┌────────

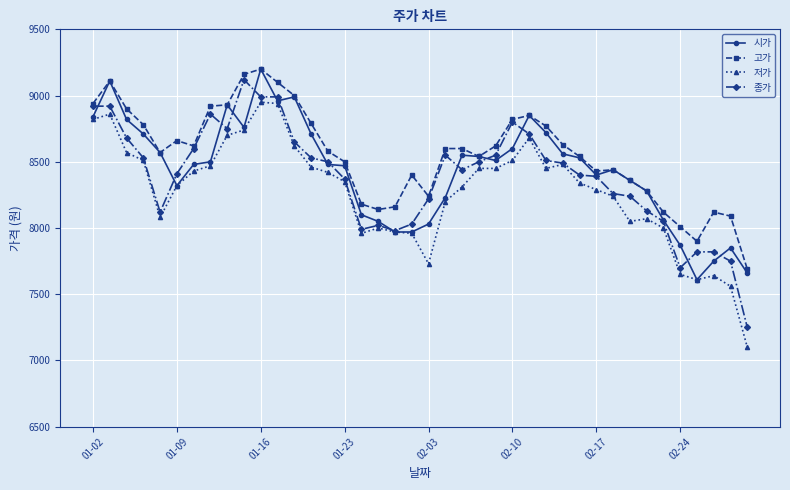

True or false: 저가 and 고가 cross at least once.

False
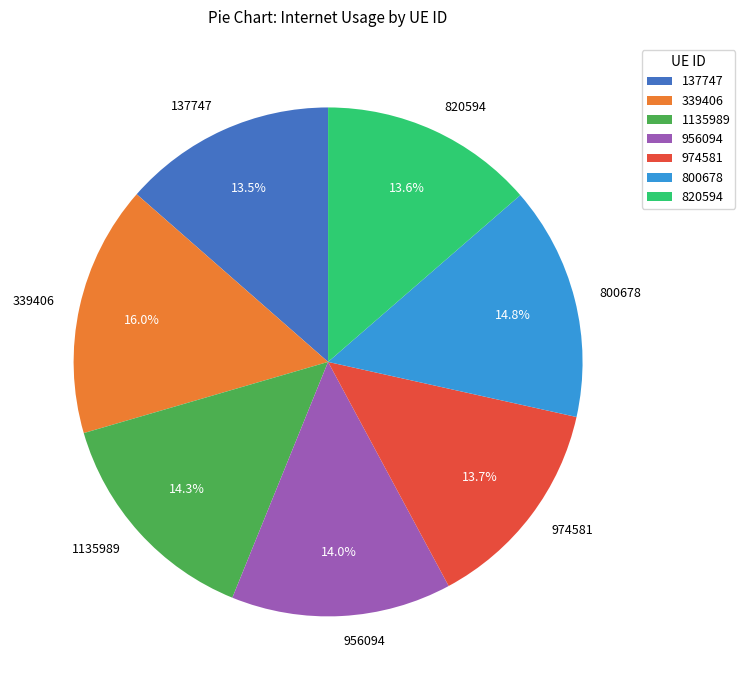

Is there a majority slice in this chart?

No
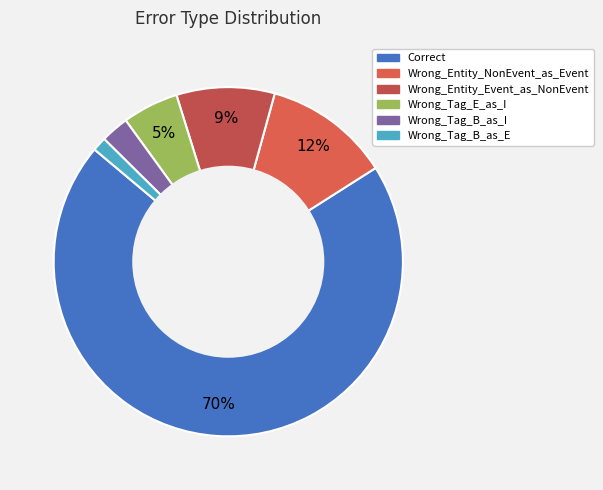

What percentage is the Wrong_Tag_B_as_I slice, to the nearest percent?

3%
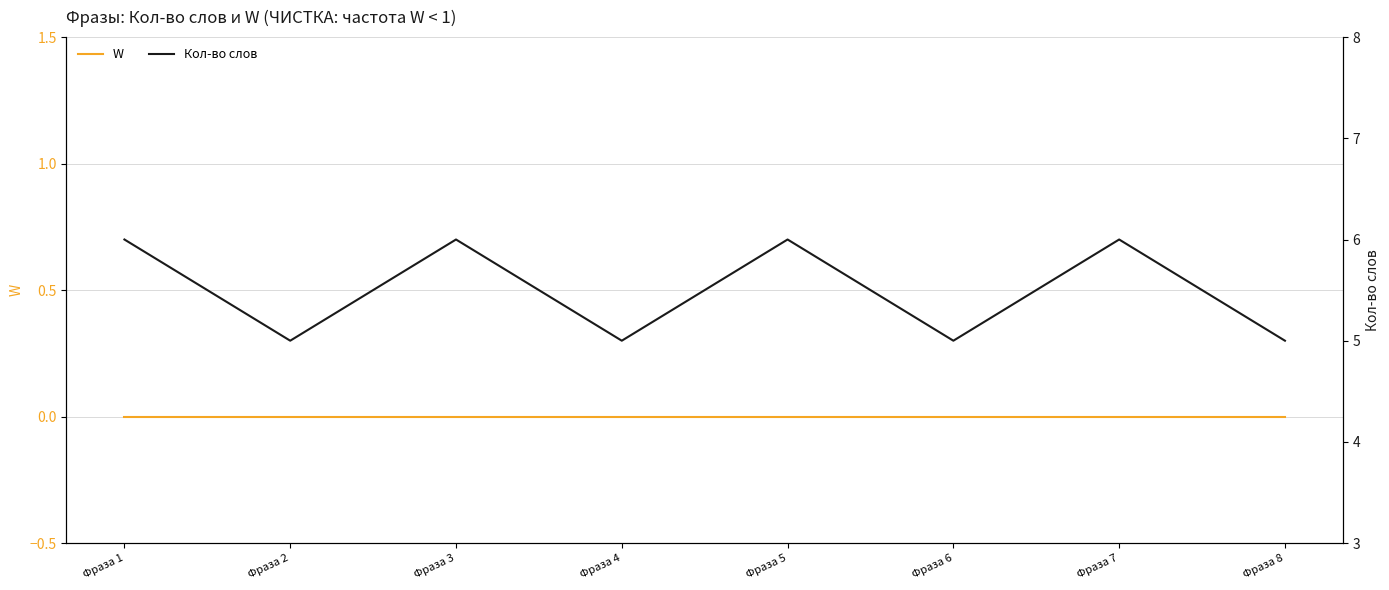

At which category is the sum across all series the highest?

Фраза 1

└────────
┌────────

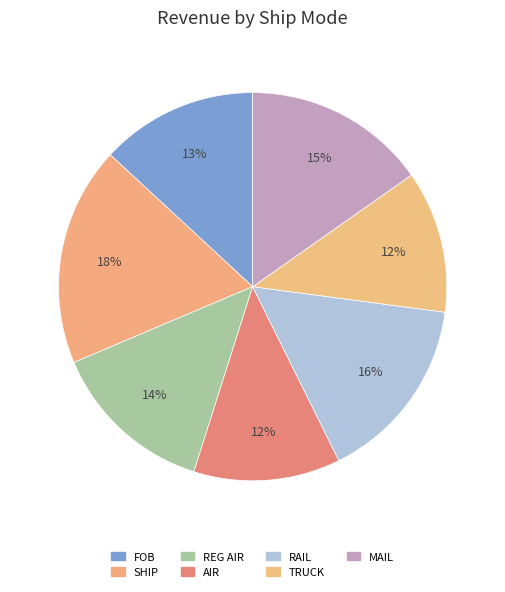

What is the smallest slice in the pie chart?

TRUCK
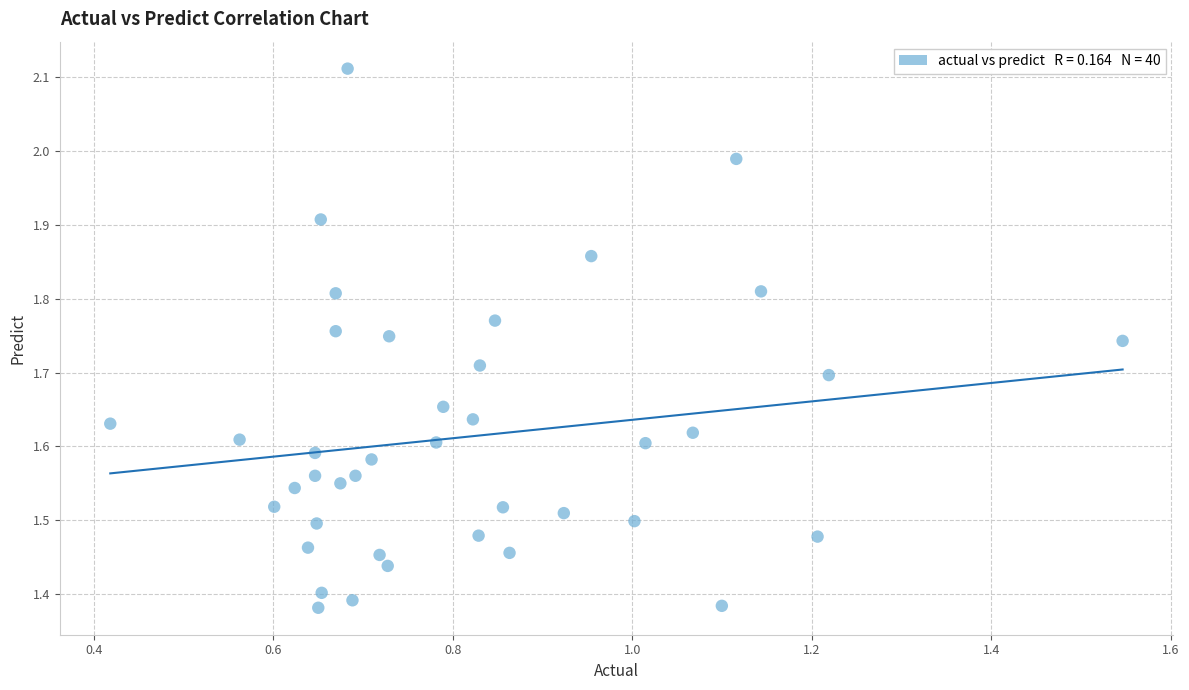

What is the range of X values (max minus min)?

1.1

└────────
┌────────

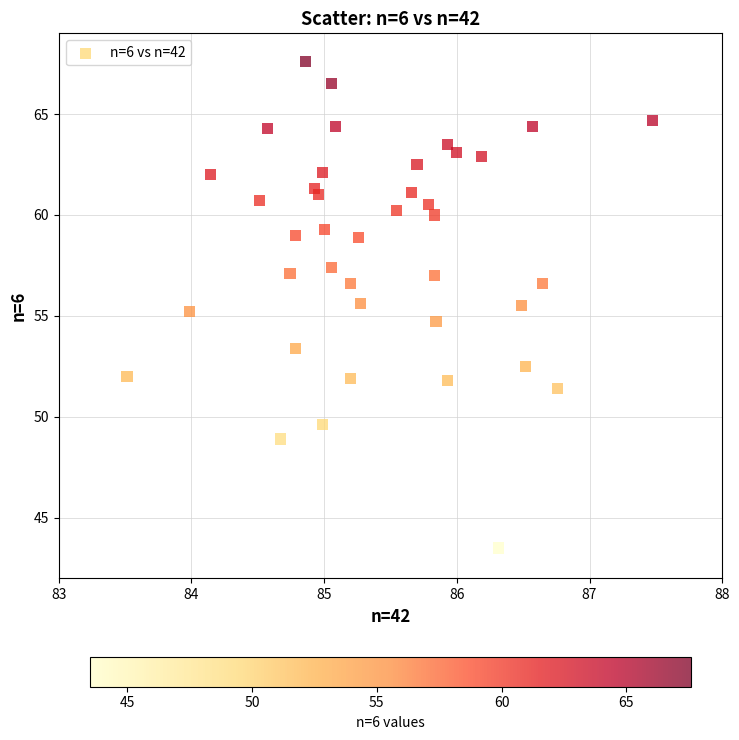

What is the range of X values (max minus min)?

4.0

└────────

Transcribe the data without changes, starting with the line that contains "True or false: 저가 and 고가 cross at least once." and going on through the line that contains "At which category". Leave the pictures out.

True or false: 저가 and 고가 cross at least once.

False

Is there a majority slice in this chart?

No

What percentage is the Wrong_Tag_B_as_I slice, to the nearest percent?

3%

At which category is the sum across all series the highest?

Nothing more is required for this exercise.